Der Blutzoll steigt, US-Präsident Barack Obama sucht verzweifelt nach Perspektiven für Afghanistan, nach einer Möglichkeit, in der er sagen kann: "Es war nicht alles umsonst."

In diese Situation platzt die Jubelmeldung: US-Geologen wollen unter Leitung des Pentagons gigantische Rohstoffvorkommen entdeckt haben. Es gebe hier Kupfer, Eisen, Gold und Lithium in Massen zu schürfen, die Ressourcen seien eine Billion Dollar wert. Afghanistan könnte zum "Saudi-Arabien des Lithiums" werden, wird in Washington frohlockt (kein Mobiltelefon und kein Laptop kommt ohne diesen Rohstoff aus). US-General David Petraeus - er ist militärisch für Afghanistan zuständig - spricht von "atemberaubenden Möglichkeiten" auch für den Westen, der diese Rohstoffe braucht und bald kräftig investieren könnte. Das Pentagon meint, die Funde könnten dem Krieg die entscheidende Wende geben.
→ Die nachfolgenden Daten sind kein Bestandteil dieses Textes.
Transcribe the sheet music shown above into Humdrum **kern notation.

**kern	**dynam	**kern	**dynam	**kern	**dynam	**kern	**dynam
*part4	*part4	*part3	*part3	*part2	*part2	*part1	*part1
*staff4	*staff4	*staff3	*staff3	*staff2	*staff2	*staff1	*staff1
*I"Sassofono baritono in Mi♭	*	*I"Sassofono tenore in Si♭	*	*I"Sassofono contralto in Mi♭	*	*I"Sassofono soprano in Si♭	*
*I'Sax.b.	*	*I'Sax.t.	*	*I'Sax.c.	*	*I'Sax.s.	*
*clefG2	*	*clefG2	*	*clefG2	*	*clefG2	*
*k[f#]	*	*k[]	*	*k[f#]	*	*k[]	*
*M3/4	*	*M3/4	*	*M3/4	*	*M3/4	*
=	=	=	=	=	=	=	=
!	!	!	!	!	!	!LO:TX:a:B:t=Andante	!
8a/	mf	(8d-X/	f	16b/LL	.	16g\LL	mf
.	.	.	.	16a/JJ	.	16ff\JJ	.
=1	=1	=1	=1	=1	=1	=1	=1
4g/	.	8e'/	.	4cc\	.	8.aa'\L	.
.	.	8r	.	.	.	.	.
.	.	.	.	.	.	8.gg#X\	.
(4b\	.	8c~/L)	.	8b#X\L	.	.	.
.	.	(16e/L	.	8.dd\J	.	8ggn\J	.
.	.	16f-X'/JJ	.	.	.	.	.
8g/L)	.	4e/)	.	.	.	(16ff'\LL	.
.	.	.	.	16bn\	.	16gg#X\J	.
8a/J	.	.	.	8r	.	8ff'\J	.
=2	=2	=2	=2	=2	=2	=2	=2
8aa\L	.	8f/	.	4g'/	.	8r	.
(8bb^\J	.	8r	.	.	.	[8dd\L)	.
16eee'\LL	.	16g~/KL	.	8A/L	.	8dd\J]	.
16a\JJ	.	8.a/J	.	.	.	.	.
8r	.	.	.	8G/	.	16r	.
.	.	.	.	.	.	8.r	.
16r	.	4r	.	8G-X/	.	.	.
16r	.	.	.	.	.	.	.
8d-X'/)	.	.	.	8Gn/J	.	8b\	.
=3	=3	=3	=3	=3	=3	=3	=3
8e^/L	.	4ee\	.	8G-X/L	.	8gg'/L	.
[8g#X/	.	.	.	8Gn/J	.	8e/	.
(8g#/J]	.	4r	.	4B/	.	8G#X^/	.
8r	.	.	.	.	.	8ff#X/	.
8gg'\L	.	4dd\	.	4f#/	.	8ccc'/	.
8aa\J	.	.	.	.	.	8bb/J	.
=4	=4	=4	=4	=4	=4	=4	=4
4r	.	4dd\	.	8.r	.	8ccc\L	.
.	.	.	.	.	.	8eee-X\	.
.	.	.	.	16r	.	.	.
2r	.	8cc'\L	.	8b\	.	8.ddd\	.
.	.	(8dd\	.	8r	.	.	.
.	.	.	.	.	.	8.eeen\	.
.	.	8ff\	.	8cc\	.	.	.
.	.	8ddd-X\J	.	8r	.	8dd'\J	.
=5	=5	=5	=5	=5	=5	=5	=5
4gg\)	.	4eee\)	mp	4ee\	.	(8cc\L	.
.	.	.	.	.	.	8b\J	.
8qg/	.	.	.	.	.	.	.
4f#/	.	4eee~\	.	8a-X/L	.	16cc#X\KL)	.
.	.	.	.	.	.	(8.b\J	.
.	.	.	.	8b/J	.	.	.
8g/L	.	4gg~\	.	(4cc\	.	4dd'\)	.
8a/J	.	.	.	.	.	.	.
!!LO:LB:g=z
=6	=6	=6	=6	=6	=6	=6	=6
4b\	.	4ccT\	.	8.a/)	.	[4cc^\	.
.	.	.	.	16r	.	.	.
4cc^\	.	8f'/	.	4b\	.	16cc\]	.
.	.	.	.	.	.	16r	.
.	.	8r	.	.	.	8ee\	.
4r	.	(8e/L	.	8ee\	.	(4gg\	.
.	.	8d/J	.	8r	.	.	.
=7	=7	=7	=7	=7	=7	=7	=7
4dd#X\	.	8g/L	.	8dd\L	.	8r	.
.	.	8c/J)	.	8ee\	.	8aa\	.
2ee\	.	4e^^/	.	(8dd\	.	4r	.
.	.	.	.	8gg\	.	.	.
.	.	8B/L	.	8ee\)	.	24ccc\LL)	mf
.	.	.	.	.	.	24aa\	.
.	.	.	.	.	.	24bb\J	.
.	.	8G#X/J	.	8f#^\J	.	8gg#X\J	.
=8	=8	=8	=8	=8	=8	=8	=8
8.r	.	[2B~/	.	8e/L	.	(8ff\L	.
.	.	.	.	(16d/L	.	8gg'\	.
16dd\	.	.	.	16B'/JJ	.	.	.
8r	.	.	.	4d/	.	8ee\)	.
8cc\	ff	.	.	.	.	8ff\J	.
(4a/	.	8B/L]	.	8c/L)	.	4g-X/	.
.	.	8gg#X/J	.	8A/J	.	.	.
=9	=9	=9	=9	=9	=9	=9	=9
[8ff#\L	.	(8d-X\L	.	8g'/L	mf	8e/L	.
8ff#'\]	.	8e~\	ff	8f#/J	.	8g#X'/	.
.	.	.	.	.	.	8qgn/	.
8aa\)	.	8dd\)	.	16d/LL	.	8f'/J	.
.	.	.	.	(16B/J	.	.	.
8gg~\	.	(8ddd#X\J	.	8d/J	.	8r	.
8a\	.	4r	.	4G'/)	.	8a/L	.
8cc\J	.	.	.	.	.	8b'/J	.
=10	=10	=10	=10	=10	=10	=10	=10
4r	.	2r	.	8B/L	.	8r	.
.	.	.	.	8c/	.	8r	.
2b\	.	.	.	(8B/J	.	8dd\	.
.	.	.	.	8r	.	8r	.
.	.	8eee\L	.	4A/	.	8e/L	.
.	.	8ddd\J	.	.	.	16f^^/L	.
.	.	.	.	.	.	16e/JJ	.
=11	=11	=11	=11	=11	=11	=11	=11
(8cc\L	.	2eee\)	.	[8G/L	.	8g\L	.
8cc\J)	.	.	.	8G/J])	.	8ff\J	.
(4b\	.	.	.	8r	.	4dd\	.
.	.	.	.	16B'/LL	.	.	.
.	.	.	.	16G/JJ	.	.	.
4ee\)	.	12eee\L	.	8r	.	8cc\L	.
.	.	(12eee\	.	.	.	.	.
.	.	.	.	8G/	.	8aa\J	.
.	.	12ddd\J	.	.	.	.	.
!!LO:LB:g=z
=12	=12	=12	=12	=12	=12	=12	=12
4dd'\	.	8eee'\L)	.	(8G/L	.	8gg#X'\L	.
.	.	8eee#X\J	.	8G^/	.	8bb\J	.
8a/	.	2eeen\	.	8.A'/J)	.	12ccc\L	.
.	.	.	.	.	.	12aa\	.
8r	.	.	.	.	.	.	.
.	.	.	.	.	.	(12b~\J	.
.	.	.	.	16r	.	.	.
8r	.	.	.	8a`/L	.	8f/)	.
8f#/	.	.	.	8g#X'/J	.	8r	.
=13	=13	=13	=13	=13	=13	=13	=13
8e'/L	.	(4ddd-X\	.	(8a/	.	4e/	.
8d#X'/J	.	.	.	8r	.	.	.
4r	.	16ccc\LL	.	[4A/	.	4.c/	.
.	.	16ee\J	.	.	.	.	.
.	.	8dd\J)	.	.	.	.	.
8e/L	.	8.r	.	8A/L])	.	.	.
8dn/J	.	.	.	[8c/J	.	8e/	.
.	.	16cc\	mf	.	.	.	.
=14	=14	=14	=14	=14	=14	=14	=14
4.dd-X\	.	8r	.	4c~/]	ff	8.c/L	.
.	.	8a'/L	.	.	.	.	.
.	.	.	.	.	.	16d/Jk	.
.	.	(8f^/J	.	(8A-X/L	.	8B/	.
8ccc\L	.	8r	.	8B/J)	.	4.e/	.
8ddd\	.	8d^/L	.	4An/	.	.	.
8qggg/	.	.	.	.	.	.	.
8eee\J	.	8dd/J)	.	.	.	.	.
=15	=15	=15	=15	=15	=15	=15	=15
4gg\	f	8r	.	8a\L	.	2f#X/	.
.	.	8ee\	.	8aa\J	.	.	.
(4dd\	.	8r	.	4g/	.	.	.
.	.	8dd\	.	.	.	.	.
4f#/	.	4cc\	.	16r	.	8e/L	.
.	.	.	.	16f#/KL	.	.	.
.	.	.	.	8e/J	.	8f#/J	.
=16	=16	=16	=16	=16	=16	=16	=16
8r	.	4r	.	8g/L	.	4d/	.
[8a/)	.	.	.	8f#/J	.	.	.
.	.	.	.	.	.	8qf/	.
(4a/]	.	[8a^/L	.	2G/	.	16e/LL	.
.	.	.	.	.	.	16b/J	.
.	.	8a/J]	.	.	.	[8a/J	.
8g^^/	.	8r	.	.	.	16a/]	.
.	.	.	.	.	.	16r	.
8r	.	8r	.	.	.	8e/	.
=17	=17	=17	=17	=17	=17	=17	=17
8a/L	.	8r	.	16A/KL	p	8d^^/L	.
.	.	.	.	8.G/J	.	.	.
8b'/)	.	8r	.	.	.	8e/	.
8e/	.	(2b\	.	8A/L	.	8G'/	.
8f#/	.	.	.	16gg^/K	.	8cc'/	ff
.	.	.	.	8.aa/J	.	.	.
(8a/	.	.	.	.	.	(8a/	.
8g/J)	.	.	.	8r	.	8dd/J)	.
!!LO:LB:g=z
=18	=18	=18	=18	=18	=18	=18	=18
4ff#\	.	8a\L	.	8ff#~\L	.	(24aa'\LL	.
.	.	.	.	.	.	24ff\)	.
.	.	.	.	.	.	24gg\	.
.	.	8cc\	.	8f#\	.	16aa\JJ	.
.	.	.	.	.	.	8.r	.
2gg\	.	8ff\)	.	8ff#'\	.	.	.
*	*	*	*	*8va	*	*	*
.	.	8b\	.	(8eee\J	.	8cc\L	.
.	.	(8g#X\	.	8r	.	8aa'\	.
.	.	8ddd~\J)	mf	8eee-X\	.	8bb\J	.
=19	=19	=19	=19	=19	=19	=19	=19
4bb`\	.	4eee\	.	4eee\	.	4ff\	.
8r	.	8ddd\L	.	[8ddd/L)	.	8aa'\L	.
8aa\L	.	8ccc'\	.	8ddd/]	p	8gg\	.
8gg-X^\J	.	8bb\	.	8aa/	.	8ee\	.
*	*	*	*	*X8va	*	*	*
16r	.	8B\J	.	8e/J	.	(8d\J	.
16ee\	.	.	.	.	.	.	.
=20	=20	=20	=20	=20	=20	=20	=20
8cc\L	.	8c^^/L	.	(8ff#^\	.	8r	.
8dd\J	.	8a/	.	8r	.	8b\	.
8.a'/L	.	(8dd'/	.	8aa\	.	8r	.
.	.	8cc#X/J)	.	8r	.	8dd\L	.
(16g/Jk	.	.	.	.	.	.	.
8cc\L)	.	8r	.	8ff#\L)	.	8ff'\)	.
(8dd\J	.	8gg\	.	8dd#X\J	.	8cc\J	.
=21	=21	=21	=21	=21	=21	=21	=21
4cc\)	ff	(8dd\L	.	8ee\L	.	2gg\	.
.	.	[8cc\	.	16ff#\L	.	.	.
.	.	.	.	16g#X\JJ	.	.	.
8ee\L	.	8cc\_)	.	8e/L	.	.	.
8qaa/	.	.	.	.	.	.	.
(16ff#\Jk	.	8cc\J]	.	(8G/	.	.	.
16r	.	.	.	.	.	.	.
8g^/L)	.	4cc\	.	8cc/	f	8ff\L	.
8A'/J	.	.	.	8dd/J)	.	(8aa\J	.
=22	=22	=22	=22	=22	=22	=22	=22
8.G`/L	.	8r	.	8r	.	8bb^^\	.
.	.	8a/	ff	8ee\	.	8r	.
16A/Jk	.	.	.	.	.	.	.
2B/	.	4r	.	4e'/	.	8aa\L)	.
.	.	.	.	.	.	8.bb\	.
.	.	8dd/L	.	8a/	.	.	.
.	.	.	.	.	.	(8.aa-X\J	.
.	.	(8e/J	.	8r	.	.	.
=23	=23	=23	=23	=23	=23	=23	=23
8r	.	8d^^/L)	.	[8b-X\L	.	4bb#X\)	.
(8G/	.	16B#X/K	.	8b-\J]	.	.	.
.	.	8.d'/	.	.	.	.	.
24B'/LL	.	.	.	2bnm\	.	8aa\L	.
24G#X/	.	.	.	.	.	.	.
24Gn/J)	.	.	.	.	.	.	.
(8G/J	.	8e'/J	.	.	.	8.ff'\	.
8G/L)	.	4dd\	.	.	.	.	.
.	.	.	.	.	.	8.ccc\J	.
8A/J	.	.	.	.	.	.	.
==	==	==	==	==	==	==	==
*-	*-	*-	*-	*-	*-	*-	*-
Die Folgen des Rohstoff-Segens - so er überhaupt kommt - sind aber fraglich: Wird der plötzliche Geldregen aus fundamentalistisch-brutalen Taliban pragmatische Lithium-Scheichs machen? Oder wird der Goldrausch Afghanistan, wenn es nach dem US-Abzug in rivalisierende Stämme und Clans zerfällt, wenn Taliban und skrupellose Warlords um die Macht kämpfen, noch tiefer ins Unglück stürzen? Aus Afrika weiß man, dass die Kombination aus wertvollen Bodenschätzen, einem verarmten Land und rivalisierenden ethnischen Gruppen nur zu oft blutige Kriege, Verteibungen und Verbrechen an wehrlosen Zivilisten zur Folge hat.